Le budget limité (officiellement 2,3 millions) a rejailli sur les accessoires et les costumes, collés au passé avec du matériel de récupération. Seuls les décors virtuels pouvaient être complètement inventés. « Mais on a inséré des éléments du Montréal actuel : la tour de l’Horloge, la Biosphère placée au sommet d’une tour, etc., afin de conserver une homogénéité d’ensemble. »


Quant au compositeur Benoît Charest (Les triplettes de Belleville), Martin lui a dit qu’il devait trouver les sons d’un grand musicien du futur qui joue de la musique géniale. Tout un programme ! « Mais le futur est tissé du passé. J’ai choisi le métissage, en retournant en arrière dans les années 40 et 50, une époque d’optimisme qui inventait des nouveaux sons, mêlant aussi des chorales à la Bach, un peu d’électronique, du jazz, des sons lunaires. »


Dans l’avenir, Martin Villeneuve aimerait faire un autre roman-photo Mars et Avril, mais en remontée du temps.

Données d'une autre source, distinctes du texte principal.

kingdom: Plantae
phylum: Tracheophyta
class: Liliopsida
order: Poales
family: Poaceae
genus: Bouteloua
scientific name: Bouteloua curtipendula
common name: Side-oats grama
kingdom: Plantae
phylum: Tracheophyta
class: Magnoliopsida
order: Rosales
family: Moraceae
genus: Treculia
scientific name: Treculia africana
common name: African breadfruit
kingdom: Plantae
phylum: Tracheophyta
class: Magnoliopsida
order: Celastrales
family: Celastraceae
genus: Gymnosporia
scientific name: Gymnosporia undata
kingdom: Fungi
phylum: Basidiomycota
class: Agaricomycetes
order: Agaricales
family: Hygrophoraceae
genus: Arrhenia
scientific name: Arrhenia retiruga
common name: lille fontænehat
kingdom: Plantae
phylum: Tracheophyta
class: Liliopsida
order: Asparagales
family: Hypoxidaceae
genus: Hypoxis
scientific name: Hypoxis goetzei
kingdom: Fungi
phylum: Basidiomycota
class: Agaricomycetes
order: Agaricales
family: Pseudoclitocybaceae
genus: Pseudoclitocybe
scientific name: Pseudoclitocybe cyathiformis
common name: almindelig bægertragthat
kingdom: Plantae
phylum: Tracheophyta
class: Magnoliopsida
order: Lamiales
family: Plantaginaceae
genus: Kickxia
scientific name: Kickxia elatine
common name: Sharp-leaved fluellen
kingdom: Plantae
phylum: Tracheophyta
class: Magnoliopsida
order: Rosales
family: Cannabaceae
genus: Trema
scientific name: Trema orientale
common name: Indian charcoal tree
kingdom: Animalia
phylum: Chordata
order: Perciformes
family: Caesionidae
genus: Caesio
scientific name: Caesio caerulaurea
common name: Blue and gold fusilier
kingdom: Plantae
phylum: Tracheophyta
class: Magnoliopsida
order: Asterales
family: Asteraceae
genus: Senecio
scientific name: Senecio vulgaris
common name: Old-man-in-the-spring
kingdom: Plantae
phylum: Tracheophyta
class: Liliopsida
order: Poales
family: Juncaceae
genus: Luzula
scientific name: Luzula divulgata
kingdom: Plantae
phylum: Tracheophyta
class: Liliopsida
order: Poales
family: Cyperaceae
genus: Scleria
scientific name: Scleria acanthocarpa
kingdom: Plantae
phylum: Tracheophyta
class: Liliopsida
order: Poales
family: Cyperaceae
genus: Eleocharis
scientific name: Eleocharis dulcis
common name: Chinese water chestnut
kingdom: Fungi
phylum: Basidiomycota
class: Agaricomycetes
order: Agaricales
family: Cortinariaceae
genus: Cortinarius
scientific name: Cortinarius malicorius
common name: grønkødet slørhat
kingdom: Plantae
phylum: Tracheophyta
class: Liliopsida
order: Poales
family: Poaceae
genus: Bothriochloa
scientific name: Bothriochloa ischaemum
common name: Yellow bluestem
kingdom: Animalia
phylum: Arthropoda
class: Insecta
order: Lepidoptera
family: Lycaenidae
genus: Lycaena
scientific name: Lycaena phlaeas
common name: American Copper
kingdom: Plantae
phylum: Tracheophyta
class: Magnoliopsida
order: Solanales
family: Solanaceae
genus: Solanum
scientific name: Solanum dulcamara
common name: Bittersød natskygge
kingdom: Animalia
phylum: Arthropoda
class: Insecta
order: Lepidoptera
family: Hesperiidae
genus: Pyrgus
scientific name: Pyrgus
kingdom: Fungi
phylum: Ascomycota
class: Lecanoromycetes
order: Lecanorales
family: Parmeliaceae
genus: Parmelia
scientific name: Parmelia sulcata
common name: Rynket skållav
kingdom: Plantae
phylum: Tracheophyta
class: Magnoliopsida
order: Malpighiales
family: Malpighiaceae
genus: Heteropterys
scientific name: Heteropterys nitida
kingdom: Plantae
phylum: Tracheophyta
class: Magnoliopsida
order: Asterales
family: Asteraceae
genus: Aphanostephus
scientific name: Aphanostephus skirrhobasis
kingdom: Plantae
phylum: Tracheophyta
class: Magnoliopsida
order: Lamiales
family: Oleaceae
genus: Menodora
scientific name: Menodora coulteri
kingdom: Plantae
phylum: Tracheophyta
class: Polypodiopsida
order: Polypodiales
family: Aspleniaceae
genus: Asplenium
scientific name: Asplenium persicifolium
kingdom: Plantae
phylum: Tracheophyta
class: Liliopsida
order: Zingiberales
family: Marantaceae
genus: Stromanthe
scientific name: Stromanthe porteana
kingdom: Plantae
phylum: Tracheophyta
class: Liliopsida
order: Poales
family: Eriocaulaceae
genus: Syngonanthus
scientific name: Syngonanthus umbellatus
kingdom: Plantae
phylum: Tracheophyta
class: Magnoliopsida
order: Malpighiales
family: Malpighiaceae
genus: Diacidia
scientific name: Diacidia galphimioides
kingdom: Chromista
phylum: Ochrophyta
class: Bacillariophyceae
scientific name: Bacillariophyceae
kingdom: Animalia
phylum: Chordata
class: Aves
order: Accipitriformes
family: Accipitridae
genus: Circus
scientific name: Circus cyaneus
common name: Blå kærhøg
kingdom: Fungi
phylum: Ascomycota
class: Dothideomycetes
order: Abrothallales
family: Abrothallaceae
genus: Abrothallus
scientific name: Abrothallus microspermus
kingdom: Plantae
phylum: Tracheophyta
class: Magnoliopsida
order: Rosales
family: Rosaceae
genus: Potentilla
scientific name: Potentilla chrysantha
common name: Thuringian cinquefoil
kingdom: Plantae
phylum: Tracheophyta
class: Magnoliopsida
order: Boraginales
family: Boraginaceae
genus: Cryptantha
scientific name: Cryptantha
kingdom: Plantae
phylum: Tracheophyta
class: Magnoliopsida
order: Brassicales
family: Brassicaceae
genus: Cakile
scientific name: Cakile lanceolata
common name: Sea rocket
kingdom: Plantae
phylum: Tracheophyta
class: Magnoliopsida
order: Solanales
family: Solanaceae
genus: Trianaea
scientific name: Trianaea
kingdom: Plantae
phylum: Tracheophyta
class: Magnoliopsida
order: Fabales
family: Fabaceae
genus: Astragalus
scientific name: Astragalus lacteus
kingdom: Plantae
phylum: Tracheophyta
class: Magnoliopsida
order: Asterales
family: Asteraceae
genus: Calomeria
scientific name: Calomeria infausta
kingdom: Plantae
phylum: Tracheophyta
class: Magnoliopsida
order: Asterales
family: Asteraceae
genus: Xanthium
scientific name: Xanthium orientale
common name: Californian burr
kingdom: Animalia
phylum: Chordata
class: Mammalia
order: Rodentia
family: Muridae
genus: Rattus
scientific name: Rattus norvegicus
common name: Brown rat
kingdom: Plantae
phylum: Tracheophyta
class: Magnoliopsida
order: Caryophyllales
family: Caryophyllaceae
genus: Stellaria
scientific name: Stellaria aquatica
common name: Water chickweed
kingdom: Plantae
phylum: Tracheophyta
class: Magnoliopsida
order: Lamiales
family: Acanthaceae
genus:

Il travaille aussi au projet de film Aquarica sur des images de synthèse, issu de l’univers des bédéistes belges Benoît Sokal et François Schuiten. Le film serait alors une grosse coproduction entre le Canada, la France et les États-Unis. En attendant, il croise les doigts et rêve de rallier tous les publics avec son Mars et Avril, lancé d’abord à Karlovy Vary et qui gagnera les salles du Québec le 12 octobre.